Otay Mesa Detention Facility
Otay Mesa Detention Facility YouTube: ABC 10 News

The chain‑link fence was already in place. But this summer, there was something new about the camp on the edge of rural Louisiana: rows of white canvas tents, each tall enough for a grown adult to stand upright, stretched as far as the eye could see.

It wasn't a festival site. It wasn't emergency housing. What was emerging, according to internal Department of Homeland Security (DHS) planning documents, looked like the next generation of immigration detention centres — built fast, at scale, and with little public scrutiny.

For a nation long divided over how to manage its borders, the idea that such facilities could sprout in warehouses and fields with little legislative oversight has unsettled advocates, human rights lawyers and lawmakers alike. What cannot be ignored is the mechanism at the heart of it all: a £44bn ($55bn) US Navy contract.

How A Navy Contract Became Central To Immigration Detention Expansion

According to Common Dreams, it wasn't meant to be this way.

The Worldwide Expeditionary Multiple Award Contract (WEXMAC) was originally a logistics tool designed to help the Navy move equipment quickly for overseas missions. It was never intended to build domestic holding facilities. Yet DHS has quietly expanded the contract's ceiling from about £8bn ($10bn) to roughly £44bn ($55bn).

That gargantuan shift has turned a military procurement vehicle into a kind of blank‑cheque authorisation. Through WEXMAC's 'task order' process, DHS can now commission construction and conversion of sites without the usual competitive bidding or public visibility. Imagine a spreadsheet where a navy supply contract suddenly doubles, triples and then no one is quite sure who signed off.

According to sources familiar with internal strategy, some detention facilities could accommodate up to 10,000 people at a time. There are plans for a mix of hardened structures and soft‑sided tent cities in states like Louisiana, Georgia and Pennsylvania. When the outline of such sites was leaked earlier this year, it prompted immediate alarm among rights groups — not just for the scale, but for the secrecy.

What Makes Current Immigration Detention Plans So Controversial

There's a long, documented history of mistreatment within existing immigration detention centres in the United States.

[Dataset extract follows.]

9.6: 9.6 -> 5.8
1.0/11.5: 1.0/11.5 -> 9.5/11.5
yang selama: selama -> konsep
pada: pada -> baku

A 2025 Human Rights Watch investigation into facilities in Florida described systemic neglect: detainees denied basic hygiene, crowded dormitories where personal space was non‑existent, inadequate medical care and treatment that crossed into degrading behaviour. Previous oversight reports — some court‑mandated — revealed negligent medical practice, racist abuse and inappropriate use of force.

One court ordered supervision at California's largest ICE facility after severe medical neglect came to light. In that case, people with diabetes were reportedly denied insulin and others with serious conditions were left untreated. In the background of all this, habeas corpus petitions are surging, as detainees increasingly challenge the legality of their confinement.

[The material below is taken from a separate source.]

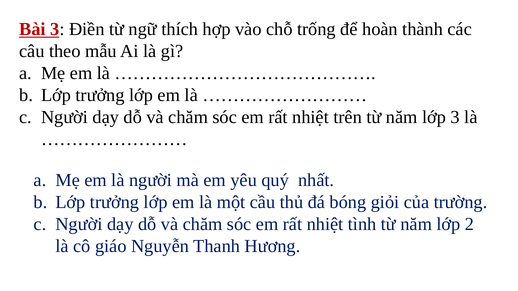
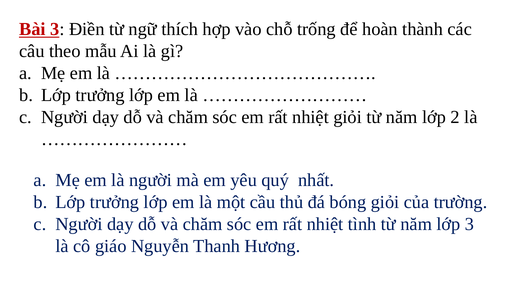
nhiệt trên: trên -> giỏi
lớp 3: 3 -> 2
lớp 2: 2 -> 3
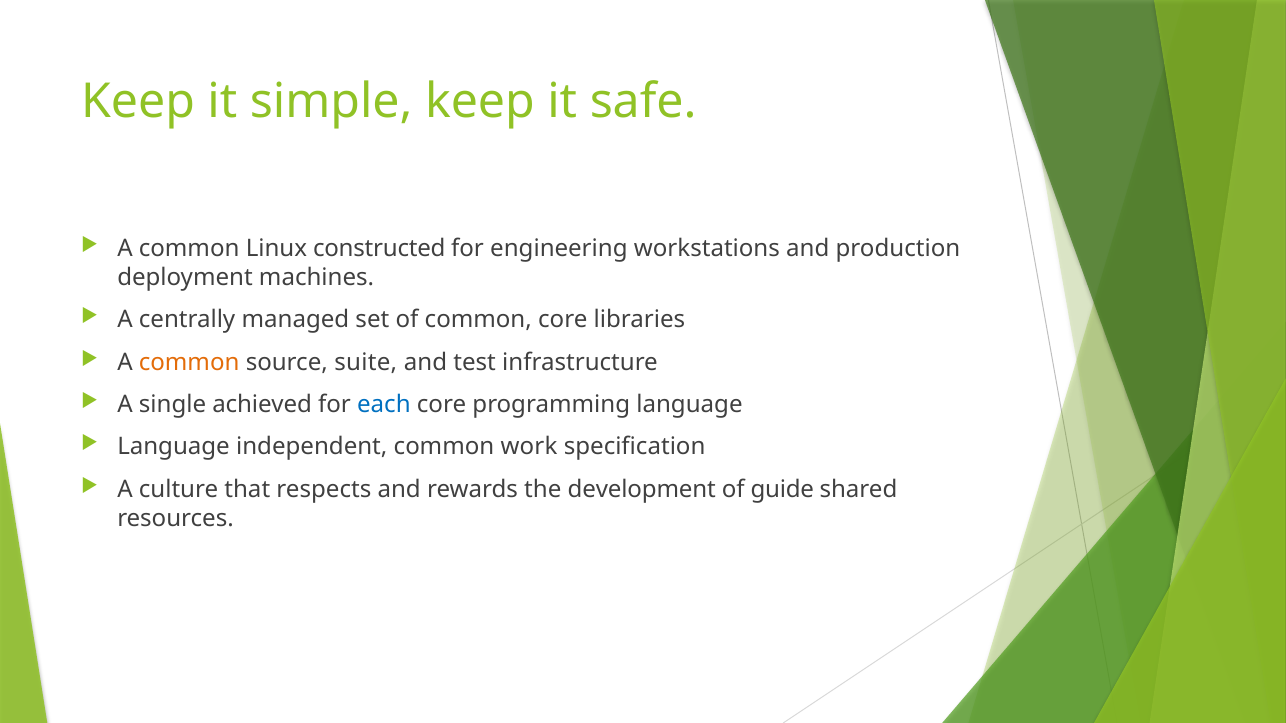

There are human stories behind these headlines. An Irish man held in a Texas facility described his stay as 'psychological and physical torture' despite having a valid work permit and pending application to adjust his status. Such accounts aren't isolated — they have become part of the record that advocates point to when they argue that expanding the detention system risks entrenching abuse.

And that's the crux of the anxiety now: this isn't just about building more beds. It's about embedding a system that critics say has already demonstrated deep flaws.

Government Defence Meets Public Backlash

Federal officials argue that rising numbers of irregular border crossings and enforcement actions necessitate more infrastructure. 'We need capacity to process and house individuals lawfully apprehended,' one senior official told reporters on condition of anonymity.

But that bureaucratic logic has a cold quality when set against reports of medical neglect, overcrowding, and degrading conditions. Civil liberties groups say using a naval contracting mechanism to rush domestic detention facilities creates accountability gaps. They point out that traditional procurement rules exist for a reason: transparency, cost control and public oversight.

What Happens Next

For now, Congressional scrutiny is building. Lawmakers from both sides of the aisle have called for hearings, and rights advocates are preparing legal challenges, arguing that unchecked expansion threatens civil liberties and risks locking in abuses that watchdog groups say are already present.